Познание слова состоит из двух частей. Первая заключается в ознакомлении с его звучанием и в способности воспроизвести его. Это фонетическая часть, которая достигается путем наблюдения и имитации поведения других людей. С этим процессом, по-видимому, все ясно. Другая часть, семантическая, заключается в познавании, как использовать это слово. Эта часть, даже в парадигмальных случаях, оказывается более сложной, чем фонетическая3. Слово, если брать парадигмальный случай, относится к какому-либо наблюдаемому объекту. Обучаемый должен теперь не только узнать слово фонетически, услышав его от говорящего, он также должен видеть объект и в дополнение к этому, чтобы установить соответствие между словом и объектом, он Должен видеть, что говорящий также видит тот же самый объект. Дьюи формулировал это следующим образом: "Характеристическая теория понимания некоторым В звуков, издаваемых А, состоит в том, что В реагирует на вещи, ставя себя на место А". Каждый из нас, изучая язык, учится на поведении своего ближнего. И соответственно, поскольку наши попытки одобряются и корректируются, мы становимся теми объектами, поведение которых изучают наши ближние.

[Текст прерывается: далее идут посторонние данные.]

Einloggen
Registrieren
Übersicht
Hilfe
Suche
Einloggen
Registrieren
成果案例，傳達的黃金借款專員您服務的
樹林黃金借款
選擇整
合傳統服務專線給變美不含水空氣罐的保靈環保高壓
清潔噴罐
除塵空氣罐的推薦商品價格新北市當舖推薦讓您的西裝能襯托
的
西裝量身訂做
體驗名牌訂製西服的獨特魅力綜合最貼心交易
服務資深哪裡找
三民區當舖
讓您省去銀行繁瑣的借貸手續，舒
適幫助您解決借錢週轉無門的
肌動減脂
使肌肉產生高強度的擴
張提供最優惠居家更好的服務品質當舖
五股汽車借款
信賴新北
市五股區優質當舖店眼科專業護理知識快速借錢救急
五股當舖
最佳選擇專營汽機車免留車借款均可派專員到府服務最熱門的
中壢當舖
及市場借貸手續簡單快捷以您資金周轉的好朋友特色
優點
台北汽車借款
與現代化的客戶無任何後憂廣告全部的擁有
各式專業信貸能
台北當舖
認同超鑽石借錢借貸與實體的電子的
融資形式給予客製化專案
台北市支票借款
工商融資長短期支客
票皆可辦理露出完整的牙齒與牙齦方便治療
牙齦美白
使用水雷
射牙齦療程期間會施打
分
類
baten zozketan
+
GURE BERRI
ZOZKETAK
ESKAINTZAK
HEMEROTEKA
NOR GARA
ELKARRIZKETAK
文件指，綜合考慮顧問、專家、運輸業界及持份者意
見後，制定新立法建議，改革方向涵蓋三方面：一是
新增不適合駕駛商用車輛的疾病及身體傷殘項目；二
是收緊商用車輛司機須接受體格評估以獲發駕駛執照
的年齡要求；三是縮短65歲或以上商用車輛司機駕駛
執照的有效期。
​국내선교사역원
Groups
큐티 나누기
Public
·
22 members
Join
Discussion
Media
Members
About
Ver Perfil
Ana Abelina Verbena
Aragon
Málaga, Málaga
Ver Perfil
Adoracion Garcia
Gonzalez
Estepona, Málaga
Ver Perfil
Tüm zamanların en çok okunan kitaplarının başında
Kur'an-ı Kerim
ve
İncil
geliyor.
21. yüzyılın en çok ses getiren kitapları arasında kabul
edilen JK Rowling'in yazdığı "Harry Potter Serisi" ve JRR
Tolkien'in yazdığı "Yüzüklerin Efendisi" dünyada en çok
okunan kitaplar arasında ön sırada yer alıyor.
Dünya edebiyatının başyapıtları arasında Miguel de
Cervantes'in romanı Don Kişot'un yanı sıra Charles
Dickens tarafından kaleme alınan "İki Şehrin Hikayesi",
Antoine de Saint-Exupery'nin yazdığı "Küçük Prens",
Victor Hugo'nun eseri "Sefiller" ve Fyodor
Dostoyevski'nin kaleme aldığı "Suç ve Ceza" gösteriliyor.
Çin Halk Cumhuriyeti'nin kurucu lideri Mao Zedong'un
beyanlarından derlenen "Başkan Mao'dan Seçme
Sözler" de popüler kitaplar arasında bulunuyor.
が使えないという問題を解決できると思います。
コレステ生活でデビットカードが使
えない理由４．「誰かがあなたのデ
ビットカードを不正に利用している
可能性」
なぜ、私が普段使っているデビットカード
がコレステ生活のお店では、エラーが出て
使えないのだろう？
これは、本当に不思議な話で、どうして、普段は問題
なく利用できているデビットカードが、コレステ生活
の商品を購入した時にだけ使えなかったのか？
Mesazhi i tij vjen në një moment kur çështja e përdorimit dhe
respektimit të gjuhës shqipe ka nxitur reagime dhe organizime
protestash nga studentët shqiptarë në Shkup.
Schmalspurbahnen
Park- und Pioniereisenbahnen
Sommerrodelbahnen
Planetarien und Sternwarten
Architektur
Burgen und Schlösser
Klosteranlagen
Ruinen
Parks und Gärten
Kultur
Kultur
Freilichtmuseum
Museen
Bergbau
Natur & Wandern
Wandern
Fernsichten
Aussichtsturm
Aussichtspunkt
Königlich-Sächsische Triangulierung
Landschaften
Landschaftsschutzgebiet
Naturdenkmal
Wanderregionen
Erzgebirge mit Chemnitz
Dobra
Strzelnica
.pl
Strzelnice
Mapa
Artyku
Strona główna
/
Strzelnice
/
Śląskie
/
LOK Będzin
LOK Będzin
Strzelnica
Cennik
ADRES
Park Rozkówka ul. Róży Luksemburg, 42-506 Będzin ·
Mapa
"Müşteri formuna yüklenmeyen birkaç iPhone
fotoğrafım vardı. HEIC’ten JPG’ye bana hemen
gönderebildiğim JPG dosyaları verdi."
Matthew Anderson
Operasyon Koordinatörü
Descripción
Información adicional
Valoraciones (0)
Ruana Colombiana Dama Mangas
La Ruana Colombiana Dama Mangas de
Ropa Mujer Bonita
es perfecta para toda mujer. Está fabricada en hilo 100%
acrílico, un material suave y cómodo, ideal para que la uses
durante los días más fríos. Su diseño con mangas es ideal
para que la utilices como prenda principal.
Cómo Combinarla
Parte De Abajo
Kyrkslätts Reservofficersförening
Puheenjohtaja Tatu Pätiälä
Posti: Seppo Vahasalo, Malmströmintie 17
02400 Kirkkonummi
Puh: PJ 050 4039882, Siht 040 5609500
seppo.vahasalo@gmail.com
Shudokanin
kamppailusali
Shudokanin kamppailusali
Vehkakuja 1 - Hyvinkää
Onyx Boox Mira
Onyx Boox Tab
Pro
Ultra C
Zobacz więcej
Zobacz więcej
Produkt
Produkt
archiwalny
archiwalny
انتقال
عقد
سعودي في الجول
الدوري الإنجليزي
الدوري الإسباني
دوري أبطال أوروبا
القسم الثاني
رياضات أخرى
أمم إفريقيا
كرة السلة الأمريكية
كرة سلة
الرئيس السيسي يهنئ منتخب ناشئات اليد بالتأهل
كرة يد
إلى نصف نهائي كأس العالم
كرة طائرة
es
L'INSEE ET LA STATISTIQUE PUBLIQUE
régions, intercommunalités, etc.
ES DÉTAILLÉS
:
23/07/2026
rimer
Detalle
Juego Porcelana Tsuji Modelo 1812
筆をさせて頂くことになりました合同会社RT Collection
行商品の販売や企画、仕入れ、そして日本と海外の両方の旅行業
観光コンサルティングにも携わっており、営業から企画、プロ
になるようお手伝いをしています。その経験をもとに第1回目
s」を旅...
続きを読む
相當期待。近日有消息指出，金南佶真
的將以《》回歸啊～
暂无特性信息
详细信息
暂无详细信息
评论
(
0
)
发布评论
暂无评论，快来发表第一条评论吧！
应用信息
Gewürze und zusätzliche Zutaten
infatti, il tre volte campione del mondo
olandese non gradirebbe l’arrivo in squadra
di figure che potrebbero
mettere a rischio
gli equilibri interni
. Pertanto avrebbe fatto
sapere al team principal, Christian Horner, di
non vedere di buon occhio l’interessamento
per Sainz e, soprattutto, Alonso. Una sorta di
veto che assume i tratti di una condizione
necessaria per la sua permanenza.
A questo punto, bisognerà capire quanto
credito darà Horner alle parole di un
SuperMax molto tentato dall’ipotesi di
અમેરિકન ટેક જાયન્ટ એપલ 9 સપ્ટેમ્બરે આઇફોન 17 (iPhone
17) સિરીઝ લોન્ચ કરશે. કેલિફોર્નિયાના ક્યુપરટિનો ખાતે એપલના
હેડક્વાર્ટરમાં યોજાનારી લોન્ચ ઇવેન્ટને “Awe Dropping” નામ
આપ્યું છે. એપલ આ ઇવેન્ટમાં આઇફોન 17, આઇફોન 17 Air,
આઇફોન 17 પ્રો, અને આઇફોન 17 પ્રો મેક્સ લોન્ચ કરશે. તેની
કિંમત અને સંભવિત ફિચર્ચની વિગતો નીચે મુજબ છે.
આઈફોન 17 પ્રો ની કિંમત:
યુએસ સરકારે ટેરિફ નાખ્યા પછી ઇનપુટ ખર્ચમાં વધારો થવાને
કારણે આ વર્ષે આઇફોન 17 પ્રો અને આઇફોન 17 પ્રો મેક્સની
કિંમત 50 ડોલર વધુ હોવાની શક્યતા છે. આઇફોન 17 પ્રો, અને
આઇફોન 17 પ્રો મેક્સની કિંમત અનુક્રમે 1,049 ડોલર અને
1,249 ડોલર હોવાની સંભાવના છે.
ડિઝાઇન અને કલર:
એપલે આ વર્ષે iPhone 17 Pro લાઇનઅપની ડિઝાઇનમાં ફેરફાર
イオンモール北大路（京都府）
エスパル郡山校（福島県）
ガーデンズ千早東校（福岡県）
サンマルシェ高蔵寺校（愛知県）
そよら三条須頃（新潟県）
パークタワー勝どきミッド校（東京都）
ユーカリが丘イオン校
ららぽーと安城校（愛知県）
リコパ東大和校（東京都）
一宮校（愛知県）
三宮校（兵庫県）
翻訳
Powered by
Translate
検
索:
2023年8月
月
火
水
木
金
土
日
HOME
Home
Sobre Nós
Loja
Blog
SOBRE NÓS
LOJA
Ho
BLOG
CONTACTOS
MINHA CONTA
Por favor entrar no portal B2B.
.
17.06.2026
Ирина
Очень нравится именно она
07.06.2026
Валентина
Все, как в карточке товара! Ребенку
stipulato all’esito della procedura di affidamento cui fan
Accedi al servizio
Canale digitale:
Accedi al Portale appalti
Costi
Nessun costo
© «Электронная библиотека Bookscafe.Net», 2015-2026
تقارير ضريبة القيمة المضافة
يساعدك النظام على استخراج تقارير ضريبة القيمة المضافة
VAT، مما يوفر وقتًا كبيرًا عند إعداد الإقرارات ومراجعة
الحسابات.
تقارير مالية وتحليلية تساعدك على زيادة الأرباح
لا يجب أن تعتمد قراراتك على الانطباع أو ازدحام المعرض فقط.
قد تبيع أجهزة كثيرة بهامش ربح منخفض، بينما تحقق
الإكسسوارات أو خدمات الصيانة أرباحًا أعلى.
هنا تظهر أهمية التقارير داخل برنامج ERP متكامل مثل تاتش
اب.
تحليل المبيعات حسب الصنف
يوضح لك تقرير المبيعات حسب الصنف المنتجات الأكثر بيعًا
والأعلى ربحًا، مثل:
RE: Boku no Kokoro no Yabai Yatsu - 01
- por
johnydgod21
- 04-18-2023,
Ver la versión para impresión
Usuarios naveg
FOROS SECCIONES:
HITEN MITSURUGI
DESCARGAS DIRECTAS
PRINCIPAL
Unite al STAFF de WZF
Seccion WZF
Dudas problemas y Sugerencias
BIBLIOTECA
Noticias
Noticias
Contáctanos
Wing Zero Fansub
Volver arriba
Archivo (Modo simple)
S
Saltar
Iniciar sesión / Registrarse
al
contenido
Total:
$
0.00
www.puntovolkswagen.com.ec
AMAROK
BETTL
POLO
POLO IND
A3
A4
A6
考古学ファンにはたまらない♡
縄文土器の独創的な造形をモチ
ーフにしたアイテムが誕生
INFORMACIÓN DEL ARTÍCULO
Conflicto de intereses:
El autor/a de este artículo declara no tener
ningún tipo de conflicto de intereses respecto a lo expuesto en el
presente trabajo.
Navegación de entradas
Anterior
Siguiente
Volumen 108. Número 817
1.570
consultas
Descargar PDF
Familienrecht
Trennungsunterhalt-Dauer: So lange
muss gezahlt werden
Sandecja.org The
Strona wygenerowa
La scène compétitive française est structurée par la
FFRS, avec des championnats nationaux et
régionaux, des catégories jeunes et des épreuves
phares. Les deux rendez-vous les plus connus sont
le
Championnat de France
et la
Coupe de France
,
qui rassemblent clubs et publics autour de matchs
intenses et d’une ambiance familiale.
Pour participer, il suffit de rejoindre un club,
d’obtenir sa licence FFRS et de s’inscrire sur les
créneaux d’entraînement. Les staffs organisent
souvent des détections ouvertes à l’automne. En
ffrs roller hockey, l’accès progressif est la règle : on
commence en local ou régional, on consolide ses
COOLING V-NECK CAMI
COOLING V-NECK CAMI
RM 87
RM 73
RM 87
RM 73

Семантическая часть познавания некоторого слова оказывается, стало быть, более сложной даже в простых случаях: мы должны видеть, что стимулирует другого говорящего. В случае же, если слово не непосредственно относится к некоторым наблюдаемым свойствам вещей, процесс обучения становится значительно более сложным и темным; эта темнота и есть питательная среда для менталистской семантики. На чем настаивает натуралист? На том, что даже в сложных и темных случаях изучения языка обучающийся не имеет никаких данных, с которыми он мог бы работать, кроме наблюдаемого поведения других говорящих.
Когда вместе с Дьюи мы принимаем натуралистический взгляд на язык и обращаемся к бихевиористской концепции значения, мы не только отказываемся от музейного модуса речи. Мы отказываемся от уверенности в определенности. Согласно мифу о музее, слова и предложения языка имеют свои определенные значения. Мы открываем для себя значения слов туземца, наблюдая поведение этого туземца. Оставаясь, однако, в рамках мифа о музее, мы считаем, что эти значения определены умом туземца, его ментальным музеем, причем даже в тех случаях, когда поведенческие критерии позволяют нам их идентифицировать. Если мы, с другой стороны, признаем вместе с Дьюи, что "значение есть прежде всего свойство поведения", то признаем, что не существует значений, различия и подобия значений, скрывающихся за пределами наблюдаемых свойств поведения. С позиции натурализма вопрос о том, обладают ли два выражения подобными значениями, не имеет определенного ответа (известного или неизвестного), пока ответ не установлен на принципиальной базе речевых диспозиций (известных или неизвестных) людей. Если эти стандарты ведут к неопределенному ответу, то таково само значение и подобие значений.
Чтобы показать, какого рода была бы эта неопределенность, предположим, что в некотором далеком (remote) языке какое-либо выражение может быть переведено на английский двумя равно защитимыми способами. Я не говорю о неопределенности внутри родного языка. Я допускаю, что одно и то же выражение, употребленное туземцами, может быть по-разному переведено на английский язык, причем каждый перевод может быть отрегулирован за счет компенсирующих корректировок в переводе других слов. Пусть оба перевода, каждый из которых связан со своими компенсирующими корректировками, одинаково хорошо согласуются с наблюдаемым поведением говорящих на туземном языке и говорящих по-английски. Пусть они согласуются не только с наблюдаемым поведением говорящих, но и со всеми их диспозициями к поведению. Тогда в принципе будет невозможно узнать, какой из этих переводов правильный, а какой нет. Если бы миф о музее был верным, то существовал бы и предмет для решения вопроса о правильности одного из переводов. С другой стороны, рассматривая язык натуралистически, нельзя не заметить, что вопрос о правдоподобии значения в данном случае будет просто бессмысленным.
Пока я рассуждал чисто гипотетически. Обращаясь теперь к примерам, начну с одного разочаровывающего и провокационного. Во французской конструкции "ne…rien" rien можно перевести на английский по желанию равно как все и как ничто и затем приспособить свой выбор, переводя ne как нет или прибегая к многословию. Это разочаровывающий пример, ибо вы можете возразить, что я просто взял слишком маленькую единицу французского языка. Вы можете продолжать разделять менталистский миф о музее и заявить, что rien само по себе не имеет значения, не являясь полным ярлыком, оно представляет собой часть "ne…rien", которое имеет значение как целое.